**Excerpted text**:
◆ ◆ ◆
Three years after leaving the US market and paying a $45 million settlement, Nexo has announced its return to the United States. This re-entry is not a simple relaunch, but a major restructuring of its business model, focusing on regulatory compliance rather than direct revenue distributions.
The changes aren't just a result of timing or political developments, but primarily of the way the product is designed, delivered, and regulated. This article highlights why Nexo left in 2023, the objections from regulators, and how its return in 2026 has been radically reshaped. We also discuss what US users should be aware of before engaging in crypto-backed lending or yield production.
Nexo, co-founded by former Bulgarian legislator Antoni Trenchev, built its initial presence in the US primarily through its Earn Interest Product (EIP). This service allowed users to deposit crypto and earn interest.
◆ ◆ ◆
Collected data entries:

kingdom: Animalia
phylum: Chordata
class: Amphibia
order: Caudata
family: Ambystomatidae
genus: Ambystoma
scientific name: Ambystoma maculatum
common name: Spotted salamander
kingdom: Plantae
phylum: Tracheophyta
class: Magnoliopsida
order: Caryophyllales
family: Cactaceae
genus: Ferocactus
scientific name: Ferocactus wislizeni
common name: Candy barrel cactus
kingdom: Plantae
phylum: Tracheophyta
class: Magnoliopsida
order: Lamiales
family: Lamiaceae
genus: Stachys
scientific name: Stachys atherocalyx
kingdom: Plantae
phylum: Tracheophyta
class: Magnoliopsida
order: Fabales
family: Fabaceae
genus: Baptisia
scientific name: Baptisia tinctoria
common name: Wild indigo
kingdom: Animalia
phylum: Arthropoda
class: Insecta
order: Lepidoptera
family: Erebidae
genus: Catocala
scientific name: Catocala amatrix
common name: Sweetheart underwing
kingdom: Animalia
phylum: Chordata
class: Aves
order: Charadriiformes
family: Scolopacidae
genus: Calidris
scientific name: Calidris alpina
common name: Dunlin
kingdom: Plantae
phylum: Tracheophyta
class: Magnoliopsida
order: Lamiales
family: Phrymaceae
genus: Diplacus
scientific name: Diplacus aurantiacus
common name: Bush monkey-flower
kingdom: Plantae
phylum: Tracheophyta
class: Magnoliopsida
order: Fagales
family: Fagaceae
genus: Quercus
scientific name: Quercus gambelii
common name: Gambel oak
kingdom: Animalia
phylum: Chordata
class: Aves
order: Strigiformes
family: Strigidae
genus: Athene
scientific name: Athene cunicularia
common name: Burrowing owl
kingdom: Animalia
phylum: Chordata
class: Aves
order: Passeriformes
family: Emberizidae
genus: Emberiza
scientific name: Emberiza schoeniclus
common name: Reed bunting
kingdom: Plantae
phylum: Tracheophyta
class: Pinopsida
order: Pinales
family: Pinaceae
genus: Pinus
◆ ◆ ◆
**Exercise objective**:
Reproduce the passage of the text about Nexo's return to the US word for word, between "Nexo, co-founded by" and "and earn interest.", inclusive. The data here has no connection to the text about Nexo.

**Solution to this exercise**:
Nexo, co-founded by former Bulgarian legislator Antoni Trenchev, built its initial presence in the US primarily through its Earn Interest Product (EIP). This service allowed users to deposit crypto and earn interest.